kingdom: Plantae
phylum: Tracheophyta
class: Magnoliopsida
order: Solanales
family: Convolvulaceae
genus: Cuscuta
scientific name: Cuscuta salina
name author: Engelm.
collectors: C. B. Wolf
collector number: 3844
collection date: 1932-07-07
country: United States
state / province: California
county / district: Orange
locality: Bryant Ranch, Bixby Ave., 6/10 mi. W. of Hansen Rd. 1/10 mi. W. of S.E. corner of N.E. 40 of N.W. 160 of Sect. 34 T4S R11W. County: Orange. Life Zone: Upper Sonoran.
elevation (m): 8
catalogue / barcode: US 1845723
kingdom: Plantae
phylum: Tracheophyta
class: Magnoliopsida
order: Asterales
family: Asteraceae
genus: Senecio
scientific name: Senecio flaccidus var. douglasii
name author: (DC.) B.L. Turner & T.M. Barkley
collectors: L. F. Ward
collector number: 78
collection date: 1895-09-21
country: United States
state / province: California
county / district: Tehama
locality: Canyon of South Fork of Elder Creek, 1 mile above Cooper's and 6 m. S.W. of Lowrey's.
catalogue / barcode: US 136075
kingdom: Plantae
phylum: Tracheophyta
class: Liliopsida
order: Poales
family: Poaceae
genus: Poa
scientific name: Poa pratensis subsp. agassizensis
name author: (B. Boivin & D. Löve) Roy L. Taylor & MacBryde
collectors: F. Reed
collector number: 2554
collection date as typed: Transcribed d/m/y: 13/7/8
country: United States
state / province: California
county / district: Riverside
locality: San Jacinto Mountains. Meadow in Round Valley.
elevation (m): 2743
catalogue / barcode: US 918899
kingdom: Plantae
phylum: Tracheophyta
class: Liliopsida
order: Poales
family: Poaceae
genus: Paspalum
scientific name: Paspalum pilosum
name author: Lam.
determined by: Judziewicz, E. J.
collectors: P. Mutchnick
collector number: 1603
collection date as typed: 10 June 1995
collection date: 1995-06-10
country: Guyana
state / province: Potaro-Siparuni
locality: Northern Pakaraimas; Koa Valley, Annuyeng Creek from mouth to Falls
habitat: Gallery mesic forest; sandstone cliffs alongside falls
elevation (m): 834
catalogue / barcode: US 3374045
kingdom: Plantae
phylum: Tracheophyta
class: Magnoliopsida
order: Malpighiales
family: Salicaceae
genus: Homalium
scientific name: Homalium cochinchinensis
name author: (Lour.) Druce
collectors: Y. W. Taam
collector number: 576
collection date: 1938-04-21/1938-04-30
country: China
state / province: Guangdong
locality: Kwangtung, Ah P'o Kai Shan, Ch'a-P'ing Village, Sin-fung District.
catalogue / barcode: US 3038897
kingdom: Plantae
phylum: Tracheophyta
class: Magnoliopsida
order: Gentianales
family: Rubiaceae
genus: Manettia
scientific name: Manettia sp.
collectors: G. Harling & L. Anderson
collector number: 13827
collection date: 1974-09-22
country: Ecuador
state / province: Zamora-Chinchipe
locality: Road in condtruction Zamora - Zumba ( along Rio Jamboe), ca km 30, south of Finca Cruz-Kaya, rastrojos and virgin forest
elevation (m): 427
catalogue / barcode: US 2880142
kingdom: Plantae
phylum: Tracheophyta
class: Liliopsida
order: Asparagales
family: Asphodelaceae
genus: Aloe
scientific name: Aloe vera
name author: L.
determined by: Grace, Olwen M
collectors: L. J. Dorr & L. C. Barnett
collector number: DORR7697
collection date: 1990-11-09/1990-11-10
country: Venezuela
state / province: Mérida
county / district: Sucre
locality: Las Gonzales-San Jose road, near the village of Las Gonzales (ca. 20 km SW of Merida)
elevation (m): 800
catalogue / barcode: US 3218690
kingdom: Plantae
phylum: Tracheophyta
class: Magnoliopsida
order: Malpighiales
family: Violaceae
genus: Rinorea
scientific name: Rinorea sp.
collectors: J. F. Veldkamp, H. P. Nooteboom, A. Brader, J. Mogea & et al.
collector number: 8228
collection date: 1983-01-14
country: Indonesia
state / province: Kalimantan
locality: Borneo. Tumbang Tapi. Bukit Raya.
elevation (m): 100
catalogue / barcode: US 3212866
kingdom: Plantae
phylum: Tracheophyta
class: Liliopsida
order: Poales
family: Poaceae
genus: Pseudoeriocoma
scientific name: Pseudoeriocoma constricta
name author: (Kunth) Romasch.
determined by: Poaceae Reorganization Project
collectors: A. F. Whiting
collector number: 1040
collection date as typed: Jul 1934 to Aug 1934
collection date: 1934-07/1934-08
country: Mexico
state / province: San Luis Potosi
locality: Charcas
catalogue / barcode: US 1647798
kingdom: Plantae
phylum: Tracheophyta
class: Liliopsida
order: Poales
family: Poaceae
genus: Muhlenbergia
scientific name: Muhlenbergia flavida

================

Your instructions » Quote every line of the entries above verbatim, from the first line to the last, without changing any wording, spelling, punctuation, or order.

Result of the exercise »
kingdom: Plantae
phylum: Tracheophyta
class: Magnoliopsida
order: Solanales
family: Convolvulaceae
genus: Cuscuta
scientific name: Cuscuta salina
name author: Engelm.
collectors: C. B. Wolf
collector number: 3844
collection date: 1932-07-07
country: United States
state / province: California
county / district: Orange
locality: Bryant Ranch, Bixby Ave., 6/10 mi. W. of Hansen Rd. 1/10 mi. W. of S.E. corner of N.E. 40 of N.W. 160 of Sect. 34 T4S R11W. County: Orange. Life Zone: Upper Sonoran.
elevation (m): 8
catalogue / barcode: US 1845723
kingdom: Plantae
phylum: Tracheophyta
class: Magnoliopsida
order: Asterales
family: Asteraceae
genus: Senecio
scientific name: Senecio flaccidus var. douglasii
name author: (DC.) B.L. Turner & T.M. Barkley
collectors: L. F. Ward
collector number: 78
collection date: 1895-09-21
country: United States
state / province: California
county / district: Tehama
locality: Canyon of South Fork of Elder Creek, 1 mile above Cooper's and 6 m. S.W. of Lowrey's.
catalogue / barcode: US 136075
kingdom: Plantae
phylum: Tracheophyta
class: Liliopsida
order: Poales
family: Poaceae
genus: Poa
scientific name: Poa pratensis subsp. agassizensis
name author: (B. Boivin & D. Löve) Roy L. Taylor & MacBryde
collectors: F. Reed
collector number: 2554
collection date as typed: Transcribed d/m/y: 13/7/8
country: United States
state / province: California
county / district: Riverside
locality: San Jacinto Mountains. Meadow in Round Valley.
elevation (m): 2743
catalogue / barcode: US 918899
kingdom: Plantae
phylum: Tracheophyta
class: Liliopsida
order: Poales
family: Poaceae
genus: Paspalum
scientific name: Paspalum pilosum
name author: Lam.
determined by: Judziewicz, E. J.
collectors: P. Mutchnick
collector number: 1603
collection date as typed: 10 June 1995
collection date: 1995-06-10
country: Guyana
state / province: Potaro-Siparuni
locality: Northern Pakaraimas; Koa Valley, Annuyeng Creek from mouth to Falls
habitat: Gallery mesic forest; sandstone cliffs alongside falls
elevation (m): 834
catalogue / barcode: US 3374045
kingdom: Plantae
phylum: Tracheophyta
class: Magnoliopsida
order: Malpighiales
family: Salicaceae
genus: Homalium
scientific name: Homalium cochinchinensis
name author: (Lour.) Druce
collectors: Y. W. Taam
collector number: 576
collection date: 1938-04-21/1938-04-30
country: China
state / province: Guangdong
locality: Kwangtung, Ah P'o Kai Shan, Ch'a-P'ing Village, Sin-fung District.
catalogue / barcode: US 3038897
kingdom: Plantae
phylum: Tracheophyta
class: Magnoliopsida
order: Gentianales
family: Rubiaceae
genus: Manettia
scientific name: Manettia sp.
collectors: G. Harling & L. Anderson
collector number: 13827
collection date: 1974-09-22
country: Ecuador
state / province: Zamora-Chinchipe
locality: Road in condtruction Zamora - Zumba ( along Rio Jamboe), ca km 30, south of Finca Cruz-Kaya, rastrojos and virgin forest
elevation (m): 427
catalogue / barcode: US 2880142
kingdom: Plantae
phylum: Tracheophyta
class: Liliopsida
order: Asparagales
family: Asphodelaceae
genus: Aloe
scientific name: Aloe vera
name author: L.
determined by: Grace, Olwen M
collectors: L. J. Dorr & L. C. Barnett
collector number: DORR7697
collection date: 1990-11-09/1990-11-10
country: Venezuela
state / province: Mérida
county / district: Sucre
locality: Las Gonzales-San Jose road, near the village of Las Gonzales (ca. 20 km SW of Merida)
elevation (m): 800
catalogue / barcode: US 3218690
kingdom: Plantae
phylum: Tracheophyta
class: Magnoliopsida
order: Malpighiales
family: Violaceae
genus: Rinorea
scientific name: Rinorea sp.
collectors: J. F. Veldkamp, H. P. Nooteboom, A. Brader, J. Mogea & et al.
collector number: 8228
collection date: 1983-01-14
country: Indonesia
state / province: Kalimantan
locality: Borneo. Tumbang Tapi. Bukit Raya.
elevation (m): 100
catalogue / barcode: US 3212866
kingdom: Plantae
phylum: Tracheophyta
class: Liliopsida
order: Poales
family: Poaceae
genus: Pseudoeriocoma
scientific name: Pseudoeriocoma constricta
name author: (Kunth) Romasch.
determined by: Poaceae Reorganization Project
collectors: A. F. Whiting
collector number: 1040
collection date as typed: Jul 1934 to Aug 1934
collection date: 1934-07/1934-08
country: Mexico
state / province: San Luis Potosi
locality: Charcas
catalogue / barcode: US 1647798
kingdom: Plantae
phylum: Tracheophyta
class: Liliopsida
order: Poales
family: Poaceae
genus: Muhlenbergia
scientific name: Muhlenbergia flavida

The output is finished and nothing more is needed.